Results:In total, 72 jaundiced patients with hilar cholangiocarcinoma underwent surgical treatment: 31 had PTBD prior to operation while 41 did not had PTBD.There were significant differences in ALT((93.2±21.4)U/L vs.(207.4±65.1)U/L),AST((87.6±18.1)U/L vs.(188.9±56.6)U/L)and total bilirubin((68.8±12.6)μmol/L vs.(227.5±87.7)μmol/L)between the patients after treatment and those before treatment(t=10.958, P=0.000; t=10.845, P=0.000; t=10.386, P=0.000).Compared with those in the undrained group, the operation time was shorter, the amount of intraoperative bleeding and the incidence of complications were lower in the drained group(t=-2.840, P=0.006; t=-3.698, P=0.000; χ2=4.108, P=0.043).There were no perioperative death cases in drained group and 2 perioperative death cases in undrained group.There was no significant difference in R0 resection rate between the two groups(χ2=0.778,P=0.378).The 1-,3-,5-year survival rate of patients in the drained group and the undrained group was 72.7%,34.2%, 13.7% and 72.8%, 31.5%, 11.8%, respectively.The difference was not statistically significant(all P>0.05).
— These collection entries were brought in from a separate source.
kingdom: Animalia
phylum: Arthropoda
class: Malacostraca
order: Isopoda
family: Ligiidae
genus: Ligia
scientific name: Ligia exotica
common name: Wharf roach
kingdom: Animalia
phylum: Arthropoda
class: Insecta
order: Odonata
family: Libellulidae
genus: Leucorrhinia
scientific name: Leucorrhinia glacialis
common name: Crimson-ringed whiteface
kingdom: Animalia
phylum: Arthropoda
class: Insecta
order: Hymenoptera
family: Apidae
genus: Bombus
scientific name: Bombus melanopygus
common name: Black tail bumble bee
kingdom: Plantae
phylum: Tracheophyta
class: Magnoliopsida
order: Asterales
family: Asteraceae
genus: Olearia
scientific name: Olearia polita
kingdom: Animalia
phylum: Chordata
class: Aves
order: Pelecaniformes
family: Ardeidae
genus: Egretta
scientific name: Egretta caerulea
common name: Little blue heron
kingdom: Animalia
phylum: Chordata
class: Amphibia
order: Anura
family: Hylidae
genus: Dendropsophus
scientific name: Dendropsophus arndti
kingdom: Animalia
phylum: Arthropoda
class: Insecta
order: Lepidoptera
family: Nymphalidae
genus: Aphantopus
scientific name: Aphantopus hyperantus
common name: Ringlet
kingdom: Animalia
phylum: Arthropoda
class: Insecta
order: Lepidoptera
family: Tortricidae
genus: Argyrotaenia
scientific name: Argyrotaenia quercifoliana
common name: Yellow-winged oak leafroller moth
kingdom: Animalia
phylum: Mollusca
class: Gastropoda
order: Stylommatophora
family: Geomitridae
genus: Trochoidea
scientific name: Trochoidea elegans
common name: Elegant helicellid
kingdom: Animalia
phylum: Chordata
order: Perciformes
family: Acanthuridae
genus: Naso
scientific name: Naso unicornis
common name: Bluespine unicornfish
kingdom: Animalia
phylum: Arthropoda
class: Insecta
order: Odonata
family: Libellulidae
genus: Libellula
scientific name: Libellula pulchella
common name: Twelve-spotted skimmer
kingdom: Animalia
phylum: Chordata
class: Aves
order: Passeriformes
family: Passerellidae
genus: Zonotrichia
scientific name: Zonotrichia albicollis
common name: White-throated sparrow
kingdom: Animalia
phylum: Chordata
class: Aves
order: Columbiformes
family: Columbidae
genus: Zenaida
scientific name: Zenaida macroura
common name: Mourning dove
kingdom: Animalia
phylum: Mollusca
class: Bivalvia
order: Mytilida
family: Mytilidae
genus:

Conclusions:The preoperative percutaneous transhepatic biliary drainage in patients with hilar cholangiocarcinoma of Bismuth-Corlette type Ⅲ and Ⅳ could effectively shorten operative time, reduce amount of intraoperative bleeding and incidence of postoperative complications,but have no significant effect on the R0 resection rate and survival rate.